Natalya Chaynikova, 34, an English-language teacher from Izhevsk, joined Geek Teachers shortly after she returned from maternity leave.
“Integrating technology into the learning process is not as simple as downloading an app on your smartphone. It takes a lot of practice, requires you to completely restructure the lessons you were so used to delivering before,” she said.
Chaynikova started with creating basic pop-up quizzes on Geek Teachers before moving on to more complex digital solutions like Google’s educational services, which she says “turned out not to be difficult at all.” By the time the pandemic came, she was well-prepared to instruct her students remotely.
“I work at an ordinary school with limited resources, so teachers had to adapt to remote work on their own. We compiled every bit of knowledge received through Geek Teachers and were able to develop a methodology for remote learning lessons.”
Having thought she would leave teaching altogether after a couple of years, Chaynikova says she is now motivated to carry on.
“For us teachers, Geek Teachers is a breath of fresh air,” she said.
Competitive edge
Valeria Zavgorodnyaya, program director at Impact Hub Moscow, an organization that offers business mentorship, said the project arrived at the right time. While many enterprises were forced to restructure their business models or suspend operations in the context of the pandemic, Geek Teachers gained a new competitive edge.
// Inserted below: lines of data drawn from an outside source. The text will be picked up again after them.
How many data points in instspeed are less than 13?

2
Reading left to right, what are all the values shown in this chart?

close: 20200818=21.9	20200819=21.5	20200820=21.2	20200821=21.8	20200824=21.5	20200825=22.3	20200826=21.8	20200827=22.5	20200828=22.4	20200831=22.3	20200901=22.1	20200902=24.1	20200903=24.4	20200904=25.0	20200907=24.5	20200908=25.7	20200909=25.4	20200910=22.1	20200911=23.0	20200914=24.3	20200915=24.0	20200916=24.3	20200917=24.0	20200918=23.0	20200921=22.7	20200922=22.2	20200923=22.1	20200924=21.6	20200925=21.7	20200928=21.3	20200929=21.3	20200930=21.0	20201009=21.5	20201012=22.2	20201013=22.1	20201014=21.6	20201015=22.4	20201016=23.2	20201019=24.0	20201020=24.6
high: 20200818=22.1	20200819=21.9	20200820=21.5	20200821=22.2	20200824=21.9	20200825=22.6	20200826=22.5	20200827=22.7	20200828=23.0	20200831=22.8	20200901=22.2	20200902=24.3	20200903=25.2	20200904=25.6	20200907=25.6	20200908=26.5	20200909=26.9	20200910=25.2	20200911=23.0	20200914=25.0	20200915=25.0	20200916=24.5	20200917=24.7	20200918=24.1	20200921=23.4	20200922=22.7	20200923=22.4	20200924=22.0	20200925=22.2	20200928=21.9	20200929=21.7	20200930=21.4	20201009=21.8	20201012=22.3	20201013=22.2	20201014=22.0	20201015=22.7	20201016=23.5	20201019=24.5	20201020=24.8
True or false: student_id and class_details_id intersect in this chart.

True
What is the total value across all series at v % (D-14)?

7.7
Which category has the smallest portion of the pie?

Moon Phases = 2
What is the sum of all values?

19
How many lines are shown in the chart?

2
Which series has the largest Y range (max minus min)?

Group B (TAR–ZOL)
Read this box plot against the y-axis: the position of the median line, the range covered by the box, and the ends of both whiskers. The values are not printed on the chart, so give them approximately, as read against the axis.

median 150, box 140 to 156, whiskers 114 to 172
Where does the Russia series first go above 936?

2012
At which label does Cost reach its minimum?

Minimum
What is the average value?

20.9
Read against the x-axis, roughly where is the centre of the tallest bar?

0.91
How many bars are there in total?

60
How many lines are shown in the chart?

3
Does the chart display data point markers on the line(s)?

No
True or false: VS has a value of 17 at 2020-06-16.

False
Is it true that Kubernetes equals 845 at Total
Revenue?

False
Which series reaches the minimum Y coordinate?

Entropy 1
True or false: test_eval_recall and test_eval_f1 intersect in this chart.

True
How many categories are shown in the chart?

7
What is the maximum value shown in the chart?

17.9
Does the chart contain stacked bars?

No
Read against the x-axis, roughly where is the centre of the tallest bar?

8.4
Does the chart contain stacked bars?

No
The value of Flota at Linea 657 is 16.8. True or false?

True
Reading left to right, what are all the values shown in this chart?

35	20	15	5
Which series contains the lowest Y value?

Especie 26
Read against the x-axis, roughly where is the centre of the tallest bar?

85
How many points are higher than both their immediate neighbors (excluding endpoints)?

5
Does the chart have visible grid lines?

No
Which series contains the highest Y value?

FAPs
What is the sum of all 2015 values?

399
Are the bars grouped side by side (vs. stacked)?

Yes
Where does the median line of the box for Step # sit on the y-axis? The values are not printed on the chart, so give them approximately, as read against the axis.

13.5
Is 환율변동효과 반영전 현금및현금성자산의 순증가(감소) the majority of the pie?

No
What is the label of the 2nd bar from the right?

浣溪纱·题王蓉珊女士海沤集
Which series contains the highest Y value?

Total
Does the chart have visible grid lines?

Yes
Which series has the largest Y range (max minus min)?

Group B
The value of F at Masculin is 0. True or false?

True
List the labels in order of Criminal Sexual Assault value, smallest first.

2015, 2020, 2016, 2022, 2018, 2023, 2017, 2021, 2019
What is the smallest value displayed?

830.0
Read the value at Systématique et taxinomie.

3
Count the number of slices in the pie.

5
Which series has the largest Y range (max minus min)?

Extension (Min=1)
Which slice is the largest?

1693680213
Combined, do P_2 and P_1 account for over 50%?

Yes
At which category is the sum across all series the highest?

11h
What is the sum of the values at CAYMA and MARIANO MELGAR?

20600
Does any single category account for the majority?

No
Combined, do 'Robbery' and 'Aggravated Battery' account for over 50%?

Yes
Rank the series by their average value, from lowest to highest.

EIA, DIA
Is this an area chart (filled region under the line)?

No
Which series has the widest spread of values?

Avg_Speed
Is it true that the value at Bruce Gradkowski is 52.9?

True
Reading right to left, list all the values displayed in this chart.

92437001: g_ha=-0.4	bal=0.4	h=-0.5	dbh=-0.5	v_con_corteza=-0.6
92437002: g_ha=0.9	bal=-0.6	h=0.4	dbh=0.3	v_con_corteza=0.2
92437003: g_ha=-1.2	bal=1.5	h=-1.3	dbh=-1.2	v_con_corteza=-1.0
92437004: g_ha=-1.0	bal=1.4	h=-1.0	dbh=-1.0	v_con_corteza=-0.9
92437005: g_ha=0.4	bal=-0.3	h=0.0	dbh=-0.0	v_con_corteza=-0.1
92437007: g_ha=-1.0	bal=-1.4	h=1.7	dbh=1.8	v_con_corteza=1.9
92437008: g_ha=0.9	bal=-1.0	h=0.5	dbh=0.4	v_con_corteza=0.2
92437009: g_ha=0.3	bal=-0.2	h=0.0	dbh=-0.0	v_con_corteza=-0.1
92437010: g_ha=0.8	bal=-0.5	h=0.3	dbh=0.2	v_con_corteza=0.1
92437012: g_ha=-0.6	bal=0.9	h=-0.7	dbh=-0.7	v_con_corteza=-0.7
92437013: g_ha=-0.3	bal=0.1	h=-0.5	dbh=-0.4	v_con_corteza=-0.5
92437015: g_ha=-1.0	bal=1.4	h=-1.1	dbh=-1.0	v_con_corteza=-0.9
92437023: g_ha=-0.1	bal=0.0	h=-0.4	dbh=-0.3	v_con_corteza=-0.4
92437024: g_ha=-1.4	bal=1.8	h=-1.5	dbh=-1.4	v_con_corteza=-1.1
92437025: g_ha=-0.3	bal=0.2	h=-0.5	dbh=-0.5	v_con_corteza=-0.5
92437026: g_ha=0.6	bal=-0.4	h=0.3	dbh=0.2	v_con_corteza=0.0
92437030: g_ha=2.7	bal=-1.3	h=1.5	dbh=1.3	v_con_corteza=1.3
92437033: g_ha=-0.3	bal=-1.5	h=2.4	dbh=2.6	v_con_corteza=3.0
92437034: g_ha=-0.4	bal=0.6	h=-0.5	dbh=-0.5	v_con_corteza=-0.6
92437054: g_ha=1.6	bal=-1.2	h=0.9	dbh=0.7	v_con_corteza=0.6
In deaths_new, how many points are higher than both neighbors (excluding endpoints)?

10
“Everyone says that Russian schools are ill-prepared for remote learning, teachers are not ready and lack the technical knowledge or the necessary equipment is absent altogether. This project solves all of these problems by filling in the gap between the advancement of educational technologies and knowledge that educators themselves possess,” Zavgorodnyaya said.
According to research conducted by the Higher School of Economics, only 64% of Russian school teachers had experience of using online learning platforms before the pandemic-forced transition to remote teaching.
Geek Teachers can be accessed by teachers in the most remote, under-equipped schools, even those with no access to the world wide web other than a single smartphone.
“We are not teaching people how to use virtual reality systems in a school environment but rather how to effectively integrate the most basic tools that require nothing more than one smartphone and that don’t even need reliable internet,” Plotkina said.
Plotkina and Nuriahmetova believe that Geek Teachers can find followers beyond their native Russia, particularly among educators in rural localities in Europe and the U.S. where they want to expand to in the near future.
“The big idea I have right now is to collaborate with a similar project in the U.S. and run a sort of an exchange program with them,” Plotkina said. “And in my experience, teachers in Russia and smaller European communities face very similar challenges — they all lack professional support and stable internet connections.”